Work required:
Where the material below has a line containing "Stadt gesagt werden.", start repeating exactly, and keep going through the line containing "Schloss steht die", with no other lines.

Source data:
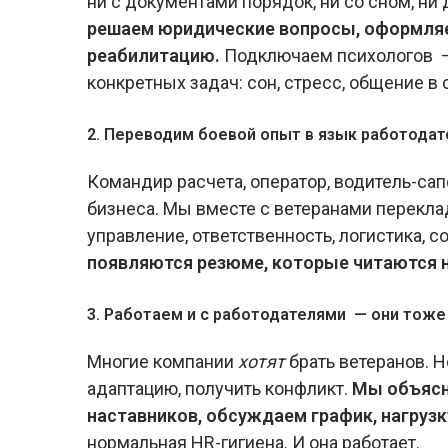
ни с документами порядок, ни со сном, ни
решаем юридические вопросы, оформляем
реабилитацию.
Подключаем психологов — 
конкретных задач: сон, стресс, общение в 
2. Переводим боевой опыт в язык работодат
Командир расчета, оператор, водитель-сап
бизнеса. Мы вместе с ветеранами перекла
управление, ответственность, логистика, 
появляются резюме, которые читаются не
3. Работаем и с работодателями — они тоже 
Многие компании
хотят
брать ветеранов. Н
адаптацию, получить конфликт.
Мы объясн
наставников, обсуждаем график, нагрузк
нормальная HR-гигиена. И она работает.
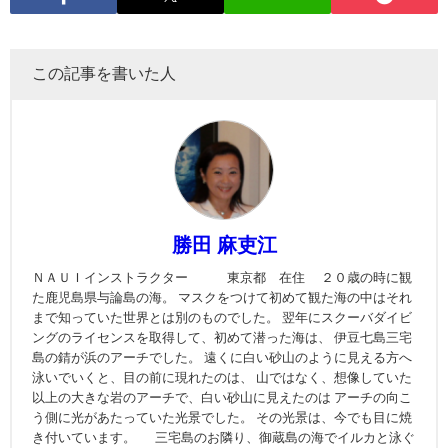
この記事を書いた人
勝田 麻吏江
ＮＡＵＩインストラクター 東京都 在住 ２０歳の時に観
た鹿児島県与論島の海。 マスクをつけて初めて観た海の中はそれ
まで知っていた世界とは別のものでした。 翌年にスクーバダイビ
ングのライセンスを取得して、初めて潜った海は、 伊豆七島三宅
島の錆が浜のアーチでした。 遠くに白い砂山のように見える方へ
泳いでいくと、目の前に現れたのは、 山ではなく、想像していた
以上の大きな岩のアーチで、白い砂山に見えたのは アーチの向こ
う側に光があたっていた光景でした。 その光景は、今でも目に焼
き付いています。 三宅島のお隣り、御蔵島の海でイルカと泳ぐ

* * *

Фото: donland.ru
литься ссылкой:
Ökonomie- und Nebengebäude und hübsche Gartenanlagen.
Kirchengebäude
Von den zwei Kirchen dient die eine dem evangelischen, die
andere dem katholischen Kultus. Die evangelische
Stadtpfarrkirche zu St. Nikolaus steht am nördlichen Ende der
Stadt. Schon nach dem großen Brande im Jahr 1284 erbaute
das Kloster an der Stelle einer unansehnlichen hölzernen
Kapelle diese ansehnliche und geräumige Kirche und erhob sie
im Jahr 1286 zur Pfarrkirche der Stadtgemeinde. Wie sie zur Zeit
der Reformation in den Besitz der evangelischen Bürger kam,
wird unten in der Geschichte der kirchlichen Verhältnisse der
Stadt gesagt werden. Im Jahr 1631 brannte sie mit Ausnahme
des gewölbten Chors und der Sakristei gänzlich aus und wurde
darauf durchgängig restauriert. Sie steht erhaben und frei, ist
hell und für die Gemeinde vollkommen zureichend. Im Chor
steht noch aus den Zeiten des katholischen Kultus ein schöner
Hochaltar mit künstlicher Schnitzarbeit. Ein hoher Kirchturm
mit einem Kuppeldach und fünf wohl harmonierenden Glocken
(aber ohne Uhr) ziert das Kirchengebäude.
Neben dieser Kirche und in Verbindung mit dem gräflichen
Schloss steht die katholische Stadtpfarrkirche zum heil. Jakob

Written response:
Stadt gesagt werden. Im Jahr 1631 brannte sie mit Ausnahme
des gewölbten Chors und der Sakristei gänzlich aus und wurde
darauf durchgängig restauriert. Sie steht erhaben und frei, ist
hell und für die Gemeinde vollkommen zureichend. Im Chor
steht noch aus den Zeiten des katholischen Kultus ein schöner
Hochaltar mit künstlicher Schnitzarbeit. Ein hoher Kirchturm
mit einem Kuppeldach und fünf wohl harmonierenden Glocken
(aber ohne Uhr) ziert das Kirchengebäude.
Neben dieser Kirche und in Verbindung mit dem gräflichen
Schloss steht die katholische Stadtpfarrkirche zum heil. Jakob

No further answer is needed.